The protections will be handled by a new technology called Windows Rights Management (WRM), based on the not-yet-implemented Extensible Rights Markup Language (XrML). So far, only Microsoft, Adobe and a few of their closest partners support XrML.
You'll also have to purchase new versions of the Microsoft document producing applications (the Office applications, for sure, but most likely all Microsoft applications will be required to support WRM) because the technology is not retroactive.
Of course, you also will have to run Microsoft operating systems exclusively because WRM is part of the server operating system.
The documents themselves won't be able to control their own distribution without extensive changes to the macro language they use, which would open them up to even more egregious virus threats than they already are targeted with.

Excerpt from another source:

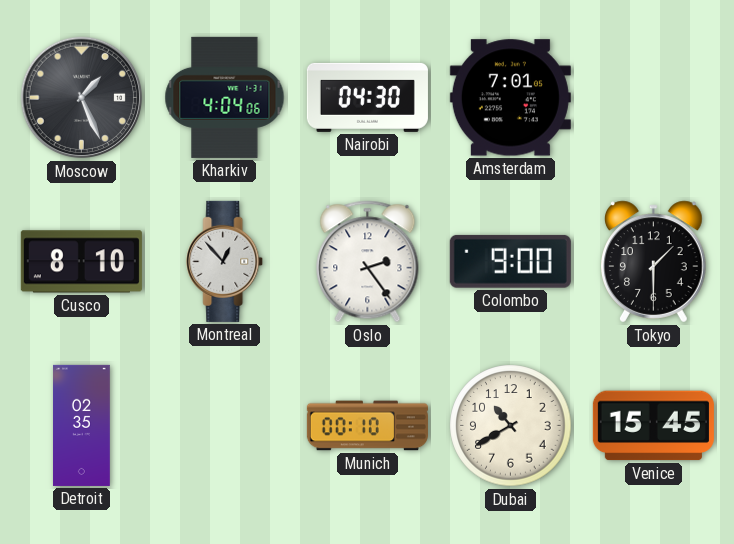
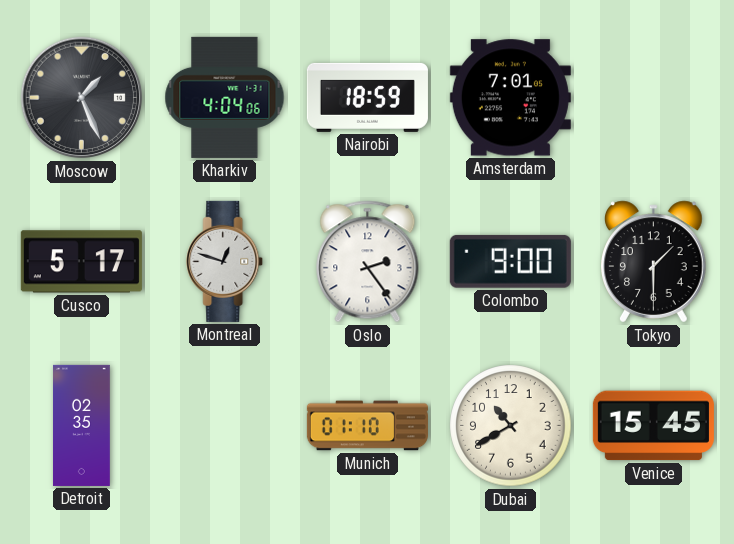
Nairobi: 04:30 -> 18:59
Cusco: 8:10 -> 5:17
Montreal: 12:53 -> 12:48
Munich: 00:10 -> 01:10
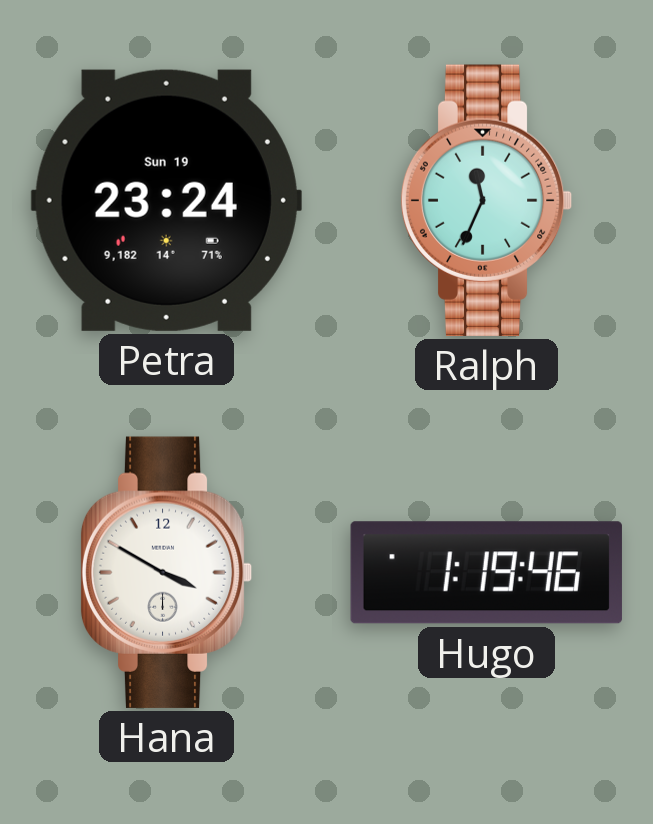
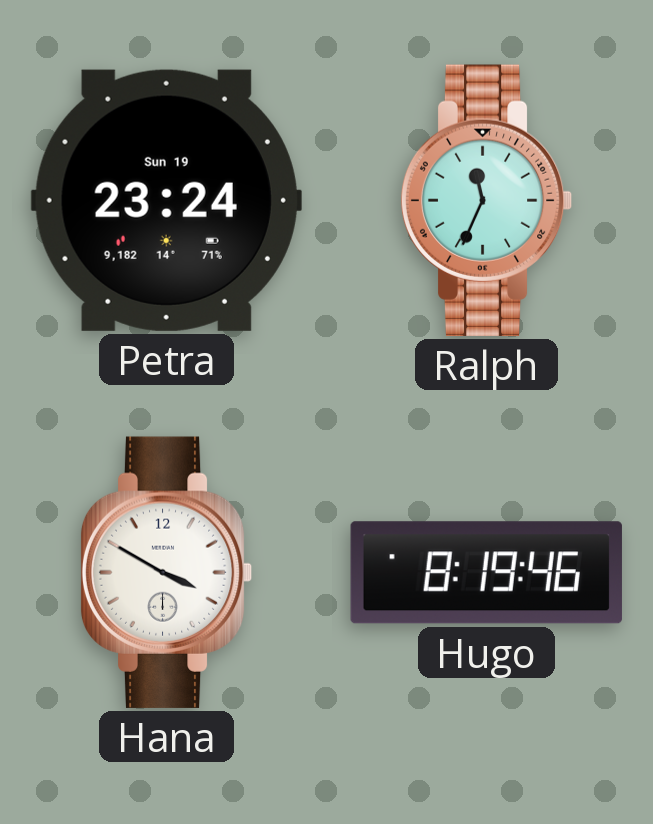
Hugo: 1:19 -> 8:19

So in order to get this sense of security (a false one, I might add, but we'll get to that in a moment), you need to run Microsoft operating systems, Microsoft services and applications and no others. Because, you see, defeating the secrecy is child's play. The most obvious way is through photography - if I can see the document on screen, I can take a picture of it. Worse (or better, depending on your point of view), I can copy and paste it. Oh, maybe not with a Microsoft operating system, but its really not that difficult to run up Linux on a machine and use a remote-control service to send Windows screens to my Linux monitor, where a couple of mouse clicks put the details of the document into a perfectly portable file.
Is securing your business documents worth the price of a 100 percent Microsoft monopoly on computing? I don't think so, and I hope you don't either.